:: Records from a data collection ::
□ □ □ □ □ □ □
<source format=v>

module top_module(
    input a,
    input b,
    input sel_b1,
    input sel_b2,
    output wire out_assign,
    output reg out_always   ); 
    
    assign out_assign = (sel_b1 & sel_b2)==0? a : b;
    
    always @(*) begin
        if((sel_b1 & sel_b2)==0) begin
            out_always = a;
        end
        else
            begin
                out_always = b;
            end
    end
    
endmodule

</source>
□ □ □ □ □ □ □
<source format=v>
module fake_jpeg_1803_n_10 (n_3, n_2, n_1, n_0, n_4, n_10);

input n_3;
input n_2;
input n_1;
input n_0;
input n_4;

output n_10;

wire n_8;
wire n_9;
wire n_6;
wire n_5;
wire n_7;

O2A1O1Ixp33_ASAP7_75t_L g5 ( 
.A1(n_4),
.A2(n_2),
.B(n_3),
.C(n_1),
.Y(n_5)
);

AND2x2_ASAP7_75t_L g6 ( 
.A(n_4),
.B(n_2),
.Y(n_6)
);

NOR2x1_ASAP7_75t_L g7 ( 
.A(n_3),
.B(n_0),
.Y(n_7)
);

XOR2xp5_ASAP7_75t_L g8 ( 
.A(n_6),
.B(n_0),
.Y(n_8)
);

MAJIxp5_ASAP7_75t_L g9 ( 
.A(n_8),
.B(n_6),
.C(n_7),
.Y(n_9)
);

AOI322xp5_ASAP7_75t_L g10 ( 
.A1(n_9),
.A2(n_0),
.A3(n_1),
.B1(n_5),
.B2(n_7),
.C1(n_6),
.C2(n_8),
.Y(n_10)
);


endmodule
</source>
□ □ □ □ □ □ □
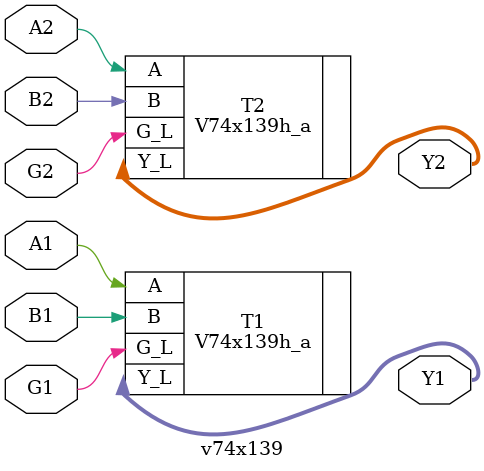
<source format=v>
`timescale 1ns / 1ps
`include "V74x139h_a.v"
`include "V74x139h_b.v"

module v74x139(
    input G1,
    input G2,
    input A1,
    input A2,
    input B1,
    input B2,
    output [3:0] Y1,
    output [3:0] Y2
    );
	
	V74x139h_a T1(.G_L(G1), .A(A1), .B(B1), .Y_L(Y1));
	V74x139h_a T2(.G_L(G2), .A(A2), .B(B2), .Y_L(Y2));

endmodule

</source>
□ □ □ □ □ □ □
:: PROBLEM DETAILS ::
Select all lines with the word "output" from the entries above.

:: COMPLETED EXERCISE ::
    output wire out_assign,
    output reg out_always   ); 
output n_10;
    output [3:0] Y1,
    output [3:0] Y2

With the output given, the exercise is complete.